_Exercise instructions_
Reproduce, word for word, the stretch of the Linux distribution thread from "## sakumar79 (Jan 26, 2010)" through "with him later...".

_Passage shown_
Try Xubuntu. Its best for your machine's configuration. Solid sources and very good support.


----------



## staticsid (Jan 6, 2010)

gopi_vbboy said:


> linux mint


Yup Mint Felecia was nice... The latest one is Helena...


----------



## sakumar79 (Jan 6, 2010)

Last time I tried Linux Mint, it was even slower than Ubuntu... This was a couple of years ago... Is it lighter now?


----------



## Cool G5 (Jan 6, 2010)

Stick with Linux Mint or Ubuntu.


----------



## j1n M@tt (Jan 6, 2010)

ya +1 for Mint or Ubuntu


----------



## Dark Core (Jan 7, 2010)

Go for Linux Mint - Sure its' a lightweight distro with lot of eye-candy features.  XP Users should feel home using Mint. Ubuntu is good option too.  

But I strongly recommend to start wth Mint Distro


----------



## sakumar79 (Jan 7, 2010)

I am trying XUbuntu now, and will post my comments and doubts after some time...


----------



## krabhishek (Jan 26, 2010)

sakumar79 said:


> I am trying XUbuntu now, and will post my comments and doubts after some time...



Xubuntu uses XFCE desktop env. which is quite good in a sense, but a newbie might find it a little difficult.

Ubuntu 9.10 is impressive. It might be a little slow in terms of response times but fair enough.


----------



## FilledVoid (Jan 26, 2010)

I know this is kind of an old thread but in case it doesn;t work and if your computer resources permit I suggest giving Sabayon 5.0 Live DVD  try. It comes with the KDE , Gnome and Home Theatre Build I believe. At the moment Im using it on an Internet CXafe computer and Im quite amazed that it found every single piece of hardware on both this system and my Hp Pavilion dv6125 (not sure about Web cam didnt test it). At the moment I have 3 Nautilus Windows open. Firefox with 4 tabs, XChat  and its using about 530 MB of RAM. It seems to be friendly enough but definitely I would try the Live DVD first and see if you can use it all. I haven't installed it on my system yet though. 
*img706.imageshack.us/img706/6240/screenshotsystemmonitor.png​


----------



## ico (Jan 26, 2010)

Sabayon 5 is buggy IMO.


----------



## sakumar79 (Jan 26, 2010)

As mentioned by some, I was having some difficulties configuring XUbuntu...While I have some experience with Linux (limited) and am very comfortable with computers in general, the actual user was to be a non-tech person, so I decided to ditch it... I tried out Linux Mint Helena and found it much easier to use... So, I installed it and have given it in dual boot with XP... So far I havent heard back from him regarding problems, so either (a) he has not faced any problems so far, or (b) he found it difficult and stuck to XP... Will check with him later...

Arun


----------



## Cool G5 (Jan 26, 2010)

Sabayon 5 is much better than Sabayon 4.2.

@FilledVoid - Which CPU does your system have?


----------



## FilledVoid (Jan 26, 2010)

The above screen shot was from a Sempron . but thats all I know about it I don't recall the exact speed. As far as bugginess is concerned I must be luck then since I have not yet experienced a single problem.


----------



## Cool G5 (Jan 26, 2010)

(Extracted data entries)
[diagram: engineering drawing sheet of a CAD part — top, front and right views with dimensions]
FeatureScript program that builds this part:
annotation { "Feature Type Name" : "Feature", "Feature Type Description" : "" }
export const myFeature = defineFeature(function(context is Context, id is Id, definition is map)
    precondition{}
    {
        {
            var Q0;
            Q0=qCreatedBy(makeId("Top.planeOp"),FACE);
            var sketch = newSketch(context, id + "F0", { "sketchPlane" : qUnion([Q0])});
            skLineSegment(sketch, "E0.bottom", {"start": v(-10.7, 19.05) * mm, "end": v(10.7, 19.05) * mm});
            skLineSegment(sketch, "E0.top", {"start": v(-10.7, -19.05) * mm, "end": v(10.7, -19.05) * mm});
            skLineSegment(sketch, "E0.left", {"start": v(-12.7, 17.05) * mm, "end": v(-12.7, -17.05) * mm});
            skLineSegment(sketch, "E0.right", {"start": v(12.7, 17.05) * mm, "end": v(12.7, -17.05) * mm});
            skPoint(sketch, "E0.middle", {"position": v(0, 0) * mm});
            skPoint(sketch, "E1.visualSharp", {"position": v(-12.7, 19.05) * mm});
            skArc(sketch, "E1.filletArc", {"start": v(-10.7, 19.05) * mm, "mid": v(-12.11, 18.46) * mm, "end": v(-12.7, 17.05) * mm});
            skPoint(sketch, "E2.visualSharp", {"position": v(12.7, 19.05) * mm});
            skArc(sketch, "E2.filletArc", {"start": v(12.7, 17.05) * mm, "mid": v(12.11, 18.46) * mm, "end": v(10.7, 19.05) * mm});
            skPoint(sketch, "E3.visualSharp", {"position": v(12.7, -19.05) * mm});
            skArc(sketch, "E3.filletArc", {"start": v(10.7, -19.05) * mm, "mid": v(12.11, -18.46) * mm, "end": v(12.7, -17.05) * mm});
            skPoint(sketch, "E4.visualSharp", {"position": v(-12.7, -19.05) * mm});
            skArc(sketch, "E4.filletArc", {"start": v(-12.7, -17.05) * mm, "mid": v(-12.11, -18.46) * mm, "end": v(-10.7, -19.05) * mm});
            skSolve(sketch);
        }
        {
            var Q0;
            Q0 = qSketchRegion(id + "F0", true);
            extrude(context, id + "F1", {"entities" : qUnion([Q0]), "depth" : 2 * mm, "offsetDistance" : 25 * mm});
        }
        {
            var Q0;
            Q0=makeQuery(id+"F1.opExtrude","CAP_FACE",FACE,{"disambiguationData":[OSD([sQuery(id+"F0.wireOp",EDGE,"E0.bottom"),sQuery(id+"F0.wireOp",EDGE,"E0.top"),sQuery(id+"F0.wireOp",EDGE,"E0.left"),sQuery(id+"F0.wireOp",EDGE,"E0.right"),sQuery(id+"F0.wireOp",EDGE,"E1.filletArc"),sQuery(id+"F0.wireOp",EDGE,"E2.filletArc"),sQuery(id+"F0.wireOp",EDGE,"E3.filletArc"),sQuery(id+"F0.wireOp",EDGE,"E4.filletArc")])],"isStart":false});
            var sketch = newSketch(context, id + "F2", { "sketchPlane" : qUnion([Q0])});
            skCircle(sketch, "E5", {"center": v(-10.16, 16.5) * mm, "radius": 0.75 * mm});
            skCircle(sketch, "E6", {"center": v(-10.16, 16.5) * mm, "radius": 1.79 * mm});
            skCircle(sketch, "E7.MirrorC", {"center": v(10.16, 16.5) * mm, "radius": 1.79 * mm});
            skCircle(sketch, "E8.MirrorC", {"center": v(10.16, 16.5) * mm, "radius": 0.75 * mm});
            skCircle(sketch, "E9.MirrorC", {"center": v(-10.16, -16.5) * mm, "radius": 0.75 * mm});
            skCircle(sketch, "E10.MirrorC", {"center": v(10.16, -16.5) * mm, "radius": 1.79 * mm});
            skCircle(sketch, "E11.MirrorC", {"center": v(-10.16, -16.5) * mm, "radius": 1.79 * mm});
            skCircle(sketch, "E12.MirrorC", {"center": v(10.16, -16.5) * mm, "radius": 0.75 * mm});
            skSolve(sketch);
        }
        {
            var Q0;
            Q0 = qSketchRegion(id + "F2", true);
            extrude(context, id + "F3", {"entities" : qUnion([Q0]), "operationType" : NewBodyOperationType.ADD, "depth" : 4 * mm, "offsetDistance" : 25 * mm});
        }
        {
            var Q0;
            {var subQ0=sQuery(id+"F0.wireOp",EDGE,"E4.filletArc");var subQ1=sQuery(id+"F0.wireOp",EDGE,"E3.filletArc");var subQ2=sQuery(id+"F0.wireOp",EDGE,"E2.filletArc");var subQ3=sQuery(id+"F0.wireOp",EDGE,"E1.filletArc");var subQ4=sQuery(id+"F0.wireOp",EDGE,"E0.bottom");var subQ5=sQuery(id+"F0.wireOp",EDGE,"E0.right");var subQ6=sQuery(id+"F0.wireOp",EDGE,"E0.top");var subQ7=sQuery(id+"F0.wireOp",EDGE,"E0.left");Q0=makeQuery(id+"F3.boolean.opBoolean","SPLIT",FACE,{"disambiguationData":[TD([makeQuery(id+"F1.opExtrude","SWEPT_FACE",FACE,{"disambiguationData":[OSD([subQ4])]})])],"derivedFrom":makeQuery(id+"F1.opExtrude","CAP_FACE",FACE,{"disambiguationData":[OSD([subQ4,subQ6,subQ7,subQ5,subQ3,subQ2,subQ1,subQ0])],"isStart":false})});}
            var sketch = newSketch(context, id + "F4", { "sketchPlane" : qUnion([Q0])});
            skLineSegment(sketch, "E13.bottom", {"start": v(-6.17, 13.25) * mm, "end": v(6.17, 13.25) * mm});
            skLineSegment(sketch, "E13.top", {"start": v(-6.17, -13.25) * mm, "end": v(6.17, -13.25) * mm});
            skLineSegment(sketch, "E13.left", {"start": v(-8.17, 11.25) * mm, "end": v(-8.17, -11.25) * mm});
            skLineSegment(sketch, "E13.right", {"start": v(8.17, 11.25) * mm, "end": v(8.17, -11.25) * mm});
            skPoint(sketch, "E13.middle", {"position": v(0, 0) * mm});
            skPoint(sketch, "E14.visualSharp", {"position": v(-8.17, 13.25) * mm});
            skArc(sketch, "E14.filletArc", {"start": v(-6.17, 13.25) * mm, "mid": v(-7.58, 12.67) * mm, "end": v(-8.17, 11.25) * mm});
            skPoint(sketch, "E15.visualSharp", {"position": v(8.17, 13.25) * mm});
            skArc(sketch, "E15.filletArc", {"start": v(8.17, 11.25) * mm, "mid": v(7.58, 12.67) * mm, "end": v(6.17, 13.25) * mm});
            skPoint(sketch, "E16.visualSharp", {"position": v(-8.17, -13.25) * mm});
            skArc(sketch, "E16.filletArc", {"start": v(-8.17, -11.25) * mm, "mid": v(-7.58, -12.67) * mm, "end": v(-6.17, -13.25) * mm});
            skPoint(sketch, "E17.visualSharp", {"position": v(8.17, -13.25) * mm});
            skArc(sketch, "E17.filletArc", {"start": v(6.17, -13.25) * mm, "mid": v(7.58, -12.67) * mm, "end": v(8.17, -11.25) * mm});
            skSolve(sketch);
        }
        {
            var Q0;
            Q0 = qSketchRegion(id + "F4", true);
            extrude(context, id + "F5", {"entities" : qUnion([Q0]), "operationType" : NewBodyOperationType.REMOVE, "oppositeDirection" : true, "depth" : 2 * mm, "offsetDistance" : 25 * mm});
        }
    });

...

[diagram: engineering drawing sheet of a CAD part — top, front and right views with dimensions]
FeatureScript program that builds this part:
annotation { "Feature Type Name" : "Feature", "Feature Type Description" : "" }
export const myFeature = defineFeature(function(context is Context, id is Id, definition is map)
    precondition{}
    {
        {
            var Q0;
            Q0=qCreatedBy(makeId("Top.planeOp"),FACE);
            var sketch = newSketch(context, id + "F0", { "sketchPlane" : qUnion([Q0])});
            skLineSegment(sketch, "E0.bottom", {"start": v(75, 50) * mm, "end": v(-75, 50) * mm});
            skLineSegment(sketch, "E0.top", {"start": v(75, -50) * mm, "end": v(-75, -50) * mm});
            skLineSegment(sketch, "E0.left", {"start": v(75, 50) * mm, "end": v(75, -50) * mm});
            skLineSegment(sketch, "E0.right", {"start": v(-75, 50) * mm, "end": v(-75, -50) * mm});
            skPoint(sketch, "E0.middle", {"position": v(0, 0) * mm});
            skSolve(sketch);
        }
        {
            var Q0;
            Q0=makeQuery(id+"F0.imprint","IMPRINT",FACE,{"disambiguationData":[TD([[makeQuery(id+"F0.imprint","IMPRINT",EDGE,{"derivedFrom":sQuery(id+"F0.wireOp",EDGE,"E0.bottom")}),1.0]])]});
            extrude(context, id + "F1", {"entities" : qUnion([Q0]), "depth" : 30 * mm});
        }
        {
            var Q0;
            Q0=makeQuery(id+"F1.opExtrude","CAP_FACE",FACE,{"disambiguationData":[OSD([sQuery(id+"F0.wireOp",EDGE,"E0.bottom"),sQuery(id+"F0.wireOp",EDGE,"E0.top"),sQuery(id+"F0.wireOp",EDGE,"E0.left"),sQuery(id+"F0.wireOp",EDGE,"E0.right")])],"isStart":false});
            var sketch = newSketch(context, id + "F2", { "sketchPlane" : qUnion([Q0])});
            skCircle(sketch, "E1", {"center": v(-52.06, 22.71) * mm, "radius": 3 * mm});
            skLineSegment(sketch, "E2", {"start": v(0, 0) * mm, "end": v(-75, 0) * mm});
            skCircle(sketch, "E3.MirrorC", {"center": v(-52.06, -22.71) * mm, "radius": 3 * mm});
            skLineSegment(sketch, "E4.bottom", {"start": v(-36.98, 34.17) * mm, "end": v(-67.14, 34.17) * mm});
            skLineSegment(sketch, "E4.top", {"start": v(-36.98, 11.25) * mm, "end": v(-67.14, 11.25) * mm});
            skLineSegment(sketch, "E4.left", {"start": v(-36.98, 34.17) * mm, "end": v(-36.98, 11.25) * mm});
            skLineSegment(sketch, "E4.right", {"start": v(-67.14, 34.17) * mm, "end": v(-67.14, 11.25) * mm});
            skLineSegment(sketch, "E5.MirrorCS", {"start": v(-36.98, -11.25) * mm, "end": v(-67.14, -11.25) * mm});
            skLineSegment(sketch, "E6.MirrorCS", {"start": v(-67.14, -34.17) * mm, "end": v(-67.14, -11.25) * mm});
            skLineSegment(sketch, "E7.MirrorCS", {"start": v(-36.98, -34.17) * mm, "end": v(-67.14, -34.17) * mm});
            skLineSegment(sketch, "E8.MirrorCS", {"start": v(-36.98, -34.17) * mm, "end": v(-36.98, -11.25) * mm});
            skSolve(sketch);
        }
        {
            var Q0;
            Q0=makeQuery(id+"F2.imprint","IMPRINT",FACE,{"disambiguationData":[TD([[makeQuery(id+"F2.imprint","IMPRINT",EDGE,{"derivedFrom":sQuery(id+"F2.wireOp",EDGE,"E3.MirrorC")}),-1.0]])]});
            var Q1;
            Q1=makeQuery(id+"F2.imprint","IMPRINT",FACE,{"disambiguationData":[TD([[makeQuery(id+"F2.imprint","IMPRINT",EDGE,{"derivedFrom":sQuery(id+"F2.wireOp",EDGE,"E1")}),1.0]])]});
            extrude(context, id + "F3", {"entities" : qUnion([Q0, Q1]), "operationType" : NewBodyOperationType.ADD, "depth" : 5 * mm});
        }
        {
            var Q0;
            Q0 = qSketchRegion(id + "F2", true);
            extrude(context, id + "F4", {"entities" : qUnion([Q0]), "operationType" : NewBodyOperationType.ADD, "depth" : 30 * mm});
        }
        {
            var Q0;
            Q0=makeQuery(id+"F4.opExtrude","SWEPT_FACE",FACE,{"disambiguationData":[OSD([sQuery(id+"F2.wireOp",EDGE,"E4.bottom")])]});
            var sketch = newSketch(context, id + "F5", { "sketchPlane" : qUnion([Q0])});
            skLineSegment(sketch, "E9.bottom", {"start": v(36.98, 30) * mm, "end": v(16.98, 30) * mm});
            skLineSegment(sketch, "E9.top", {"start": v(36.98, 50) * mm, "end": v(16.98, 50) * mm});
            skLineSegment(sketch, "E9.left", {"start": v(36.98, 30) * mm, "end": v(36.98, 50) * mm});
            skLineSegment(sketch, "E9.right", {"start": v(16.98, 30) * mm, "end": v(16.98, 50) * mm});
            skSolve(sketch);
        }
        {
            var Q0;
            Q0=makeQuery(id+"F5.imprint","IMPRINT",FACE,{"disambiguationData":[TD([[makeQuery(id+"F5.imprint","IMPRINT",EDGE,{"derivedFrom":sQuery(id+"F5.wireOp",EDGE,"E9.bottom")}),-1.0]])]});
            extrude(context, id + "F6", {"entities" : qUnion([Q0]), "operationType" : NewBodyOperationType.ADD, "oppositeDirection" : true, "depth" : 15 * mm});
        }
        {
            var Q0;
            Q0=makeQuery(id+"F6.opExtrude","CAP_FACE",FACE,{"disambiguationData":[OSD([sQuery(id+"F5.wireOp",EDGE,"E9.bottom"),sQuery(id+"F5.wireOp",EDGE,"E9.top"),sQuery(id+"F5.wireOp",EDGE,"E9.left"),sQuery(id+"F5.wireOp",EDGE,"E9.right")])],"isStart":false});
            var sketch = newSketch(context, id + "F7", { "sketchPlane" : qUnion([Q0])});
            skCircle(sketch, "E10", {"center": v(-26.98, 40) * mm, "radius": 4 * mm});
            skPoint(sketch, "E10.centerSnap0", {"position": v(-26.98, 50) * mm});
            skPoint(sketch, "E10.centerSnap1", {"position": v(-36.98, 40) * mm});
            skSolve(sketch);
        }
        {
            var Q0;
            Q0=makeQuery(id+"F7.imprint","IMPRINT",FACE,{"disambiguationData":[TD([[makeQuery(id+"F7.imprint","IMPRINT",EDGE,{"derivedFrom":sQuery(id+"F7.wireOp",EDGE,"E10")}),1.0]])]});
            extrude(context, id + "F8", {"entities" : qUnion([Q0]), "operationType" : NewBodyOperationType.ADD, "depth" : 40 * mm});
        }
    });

_Output of the task_
## sakumar79 (Jan 26, 2010)

As mentioned by some, I was having some difficulties configuring XUbuntu...While I have some experience with Linux (limited) and am very comfortable with computers in general, the actual user was to be a non-tech person, so I decided to ditch it... I tried out Linux Mint Helena and found it much easier to use... So, I installed it and have given it in dual boot with XP... So far I havent heard back from him regarding problems, so either (a) he has not faced any problems so far, or (b) he found it difficult and stuck to XP... Will check with him later...